A data subject requested deletion. You deleted the row from the database. And the model?
The weights of an ML model trained on personal data hold, in a non-explicit form, the contribution of every training record. Deleting the original data doesn’t erase that influence. Membership inference research can determine, with some probability, whether a specific CPF was part of a model’s training set. That qualifies as personal data under LGPD.
I’ve seen most teams without a process for this scenario. Not for lack of intent: nobody set up the flow before training the first model.

What Article 18 actually requires
Article 18, IV of LGPD grants the data subject the right to request anonymization, blocking, or erasure of data that is “unnecessary, excessive, or processed outside compliance.”
The interpretation ANPD has been signaling in its public consultations on AI is that ML models are processors of personal data when the training data was personal at the time of processing. The production model inherits that classification.
If a data subject requested deletion and you can demonstrate that their data was used in training, the right to erasure applies to the model too. Not just to the dataset.
The law doesn’t specify how to execute that erasure. It specifies the expected result: the data subject should no longer have influence over the model’s decisions. How you get there is your technical problem.
The real technical problem
Three scenarios with different difficulty levels, that I’ve seen in practice.
Genuinely anonymized data before training: if you applied real anonymization, not pseudonymization, before any ML processing, you’re outside LGPD’s scope for that data. Article 12 is clear: anonymized data isn’t personal data. But anonymization needs to be irreversible. K-anonymity with k=3 on financial transactions isn’t real anonymization.
Pseudonymized data in training: you replaced the CPF with a token but kept the mapping. The data remains personal. The model was trained with that data and is now in production. A deletion request activates the full problem.
Raw data in training, no treatment: the most common scenario in older models, trained before any regulatory concern. Also the hardest to solve.
What teams do in practice
Three reference approaches I use, with real trade-offs, none free.
Full retraining without the data: you remove the record from the dataset, retrain from scratch or from an earlier checkpoint. It’s the cleanest legally, the most defensible in an audit, and the most expensive computationally. For models that take weeks to train, it’s impractical as a routine response.
Selective machine unlearning: techniques that try to remove the influence of specific records without full retraining. SISA training (Sharded, Isolated, Sliced, Aggregated) and gradient-based unlearning reduce cost. The problem: most production implementations still lack formal certification that the erasure was effective. In a dispute with ANPD, “we used machine unlearning” without measurable evidence doesn’t settle it.
Documenting impracticability and mitigating risk: LGPD allows, in some cases, continued processing when erasure is impossible and there’s a residual legal basis. Documenting that the model was trained with data that had a legal basis at the time, that retraining is technically unfeasible, and that mitigation measures were implemented can be the legally defensible answer. This needs legal opinion, not just technical analysis.

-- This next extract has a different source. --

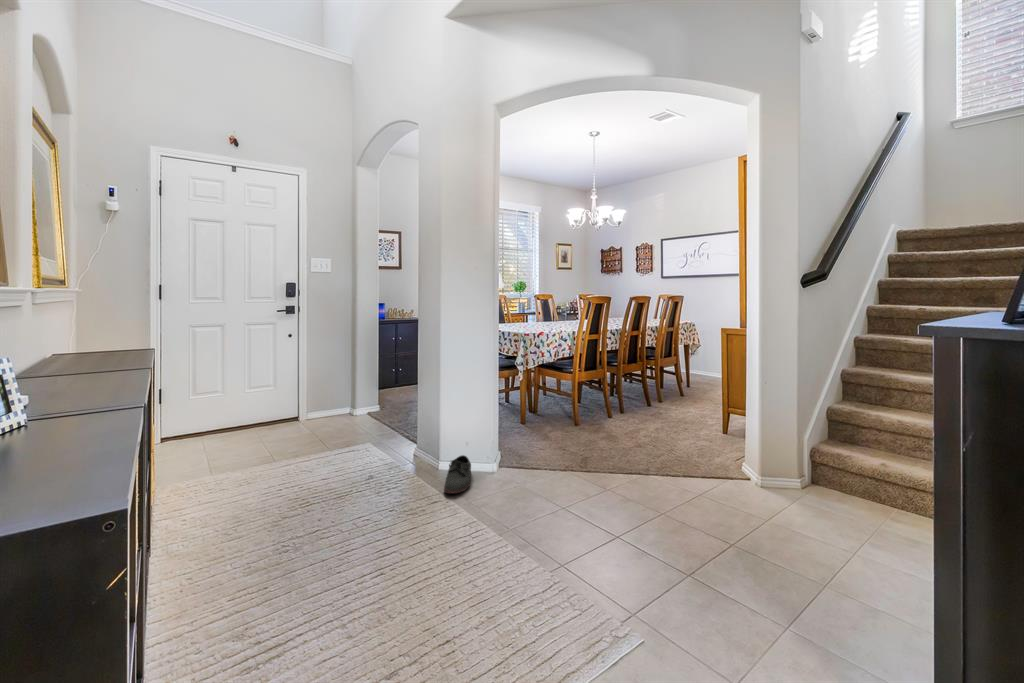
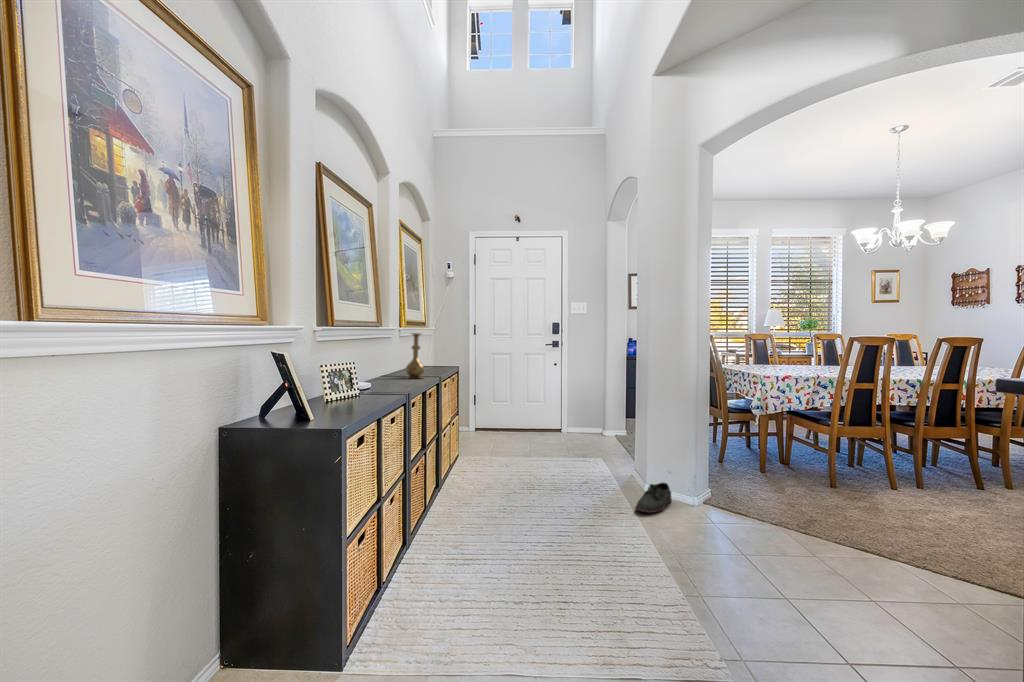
vase: none [61,297,105,378] -> present [406,333,424,379]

How to architect before training
The right moment to solve this is before the first model goes to production, not after the first deletion request.
Dataset versioning by data subject: maintain an index of which records were used in which training version. Without that index, you don’t even know which models need action when a data subject requests deletion.
Separation of training data by consent: if part of the dataset came from explicit consent and part from legitimate interest, treat them as separate datasets from the start. When consent is revoked, you know exactly which subset is affected.
Checkpoints labeled by dataset composition: if you use modular training, keep checkpoints with metadata on which shards were used. That reduces selective retraining cost from weeks to hours.

The decision every team will have to make
The scenario will show up: a data subject sends a deletion request, you delete the data, and someone asks what to do with the credit scoring model that used that CPF in training.
The honest answer today is: it depends on which model, when it was trained, how the dataset was managed, and what the original legal basis for processing was.
What’s no longer acceptable is not having the answer. ANPD is building its position on AI and LGPD. Teams that have already documented their architectural decisions will be in a far better position than those improvising when guidance arrives.